Adem’in neden birden kötüye döndüğü anlaşıldı!

Star TV’de Cuma akşamları yayınlanan ve başrollerinde Özcan Deniz, Aslı Enver ve İpek Bilgin’in oynadığı İstanbullu Gelin’in son dönemde en çok dikkat çeken sahneleri, Adem ve terapisti arasında geçen sahneler oldu.

Adem’in neden birden kötüye döndüğü anlaşıldı!

Ekran başında izleyenlerin adeta kendilerini bir terapi seansında hissettiği o sahnelerde, usta oyuncu Tilbe Saran ile Fırat Tanış’ın rolü de büyük.

İki oyuncunun karşılıklı oynadıkları bu sahneler, sosyal medyanın gündeminde olmaya devam ediyor.

Tilbe Saran ile Fırat Tanış'ın yer aldığı sahneler neredeyse Süreyya-Faruk sahnelerinden daha çok ilgi çekmeye bile başladı.

Adem’in git gide başka bir insana dönüşmesi, kendi sorgulaması, yaptıklarının nedenlerini bulmaya, iç dünyasını çözmeye çalıştığı süreçler, ekran başındakileri de etkilemeye ve Adem karakteri ile ilgili düşünceleri değişmeye başladı.

İstanbullu Gelin dizisinin senaryosunu 7. bölümden itibaren yazmaya başlayan Deniz Akçay, izleyenlerin de bu sahnelerle ilgili dönüşlerini dikkate aldığını vurgulayarak “Bu konuda da hesap soran seyircimiz var. “Adem, sadece bir bölüm mutlu oldu, neden bunu iki bölüm yapamadınız? Bu adam bunu hak etmişti” yorumunu yapıyorlar.

Ancak Adem’in dönüşüm sürecini özenli bir çabayla anlatmaya çalıştığı anlaşılan Deniz Akçay, bunun nedenini bakın nasıl anlatıyor:

“Normalde başka bir dizide olsaydı Adem, hepsine çoktan bin türlü kötülük yapmıştı ama burada ne olacak? Adem şimdi terapideki regresyona girdi yani bildiği alana. Bildiği alan ne? “Kimse beni sevmez.” Terapi hakikaten öyle bir şey. Öyle hemen, buldum, anladım, çözdüm olmaz.

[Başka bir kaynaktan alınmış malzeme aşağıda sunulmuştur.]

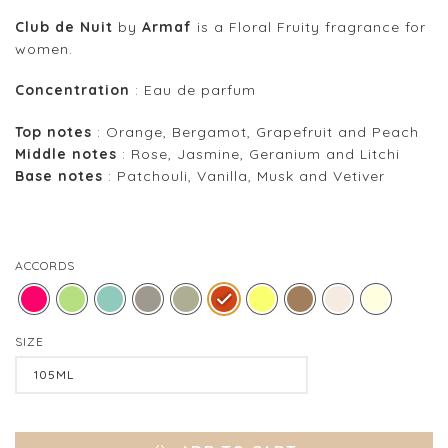
Club de Nuit
by
Armaf
is a Floral Fruity fragrance for
women.
Concentration
: Eau de parfum
Top notes
: Orange, Bergamot, Grapefruit and Peach
Middle notes
: Rose, Jasmine, Geranium and Litchi
Base notes
: Patchouli, Vanilla, Musk and Vetiver
ACCORDS
SIZE
Clear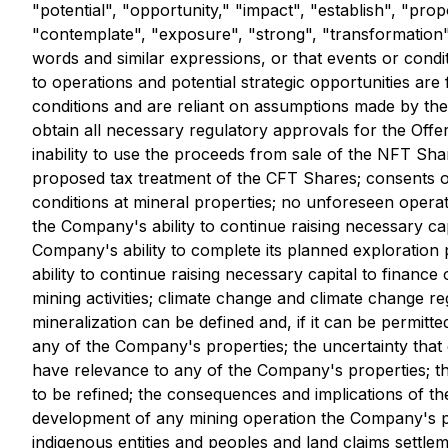
"potential", "opportunity," "impact", "establish", "pro
"contemplate", "exposure", "strong", "transformation", 
words and similar expressions, or that events or condi
to operations and potential strategic opportunities ar
conditions and are reliant on assumptions made by the 
obtain all necessary regulatory approvals for the Offer
inability to use the proceeds from sale of the NFT Shar
proposed tax treatment of the CFT Shares; consents or 
conditions at mineral properties; no unforeseen operat
the Company's ability to continue raising necessary cap
Company's ability to complete its planned exploration
ability to continue raising necessary capital to finan
mining activities; climate change and climate change r
mineralization can be defined and, if it can be permit
any of the Company's properties; the uncertainty that 
have relevance to any of the Company's properties; th
to be refined; the consequences and implications of the
development of any mining operation the Company's prop
indigenous entities and peoples and land claims settle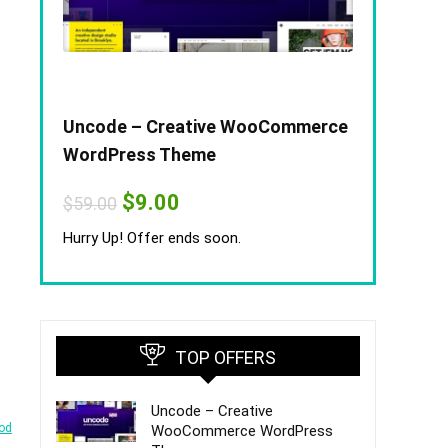
Uncode – Creative WooCommerce
WordPress Theme
Original
Current
$
9.00
$
59.00
price
price
was:
is:
Hurry Up! Offer ends soon.
$59.00.
$9.00.
TOP OFFERS
Uncode – Creative
od
WooCommerce WordPress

lk yarada hemen başa dönersin. Bildiğimiz güvenli alana sığınırız. Ne kadar acı verici olursa olsun bildiği, insana korunaklı gelir. Acı çekmeyi biliyorsa acı çekmek ona korunaklı gelir. Çünkü orada ne söyleyeceğini, kendine nasıl bakacağını biliyor.

Cümleleri belli, güvenli. Hemen bir dönem, bir sezon terapiyle Adem oraya gelemezdi. Yani bu çatışmaya, kırılmaya ihtiyacı var. Bu ayrıntıya kadar düşünmek zorundayım ve çok zor oluyor ama işte seyirci tepkisi de öyle oluyor. Her terapi seansı için Gülseren Budayıcıoğlu ile telefonda konuşuyoruz.

Ben o seanstan ne istediğimi, Adem’in duygusu ve o duygunun bölüme etkisi üzerine beklentimi anlatıyorum. Ve ondan sonra terapistin nasıl yönlendireceğini konuşuyoruz.”